Correva l’anno 2005 quando l’artista britannico riuscì a piazzare una sua opera tra le sale del Met, senza alcuna autorizzazione. Il dipinto, 25×38 cm in cornice dorata, raffigurava una donna con una maschera antigas, accompagnata da una targhetta tanto provocatoria quanto surreale: “Banksy, 1975. Ultimo respiro. Olio su tavola. Donato dall’artista”.
Il gesto fece scalpore. Ma oggi, John Barelli – all’epoca capo della sicurezza del museo – rivela al New Yorker che Banksy non agì da solo. A spalleggiarlo, tre complici: due attirarono l’attenzione delle guardie fingendo un litigio, mentre il terzo, camuffato con barba finta e cappello di tweed, approfittò della confusione per attaccare furtivamente il dipinto al muro con del semplice nastro biadesivo.

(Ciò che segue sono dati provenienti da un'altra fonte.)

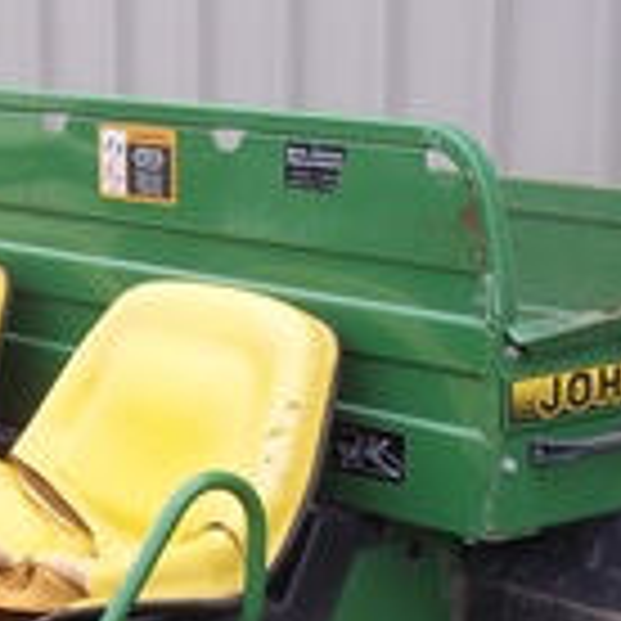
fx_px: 2537
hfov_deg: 13.7
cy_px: 724
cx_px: -54
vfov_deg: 13.6
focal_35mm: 125
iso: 80
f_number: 3.1
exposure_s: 1/100
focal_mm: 6.5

L’azione durò pochi minuti, ma lasciò il segno. E non solo sulla parete del museo.
Un mese dopo, secondo Barelli, Banksy avrebbe tentato di recuperare l’opera. “Ci chiamò il nostro ufficio legale, dicendo che l’artista la voleva indietro”, racconta. “Risposi: ‘Non può. L’abbiamo buttata via’”.
Ma la realtà pare essere un po’ più sfumata. Come spesso accade, la linea tra ciò che è stato fatto e ciò che si racconta di aver fatto si fa sottile. L’avvocato Raymond Dowd, esperto in diritto dell’arte, sottolinea come la questione della proprietà sia ambigua: “Una guardia può benissimo salvare qualcosa dalla spazzatura. Non è illegale, finché nessuno se ne accorge. Ma se quell’oggetto acquisisce valore… beh, allora cambiano le cose”.
E infatti: il Last Breath non è mai entrato ufficialmente nella collezione del Met, come confermato dal museo stesso. Ma Barelli, nel corso degli anni, ha offerto versioni differenti sul destino del quadro. A un certo punto, confessa di aver ordinato al suo assistente Ed Devlin di sbarazzarsene. Devlin – veterano della Seconda Guerra Mondiale e uomo di sicurezza al Met per oltre vent’anni – avrebbe dovuto farlo sparire. Ma non lo fece. “Lo lasciò nel mio ufficio”, ammette oggi Barelli.
E allora, dov’è finito il Banksy? Dopo anni di silenzi e versioni contraddittorie, arriva la confessione. Con tono ironico e sornione, Barell – oggi in pensione – chiude il cerchio: “Alla fine l’ho preso io. Se un giorno mi serviranno soldi… chissà”.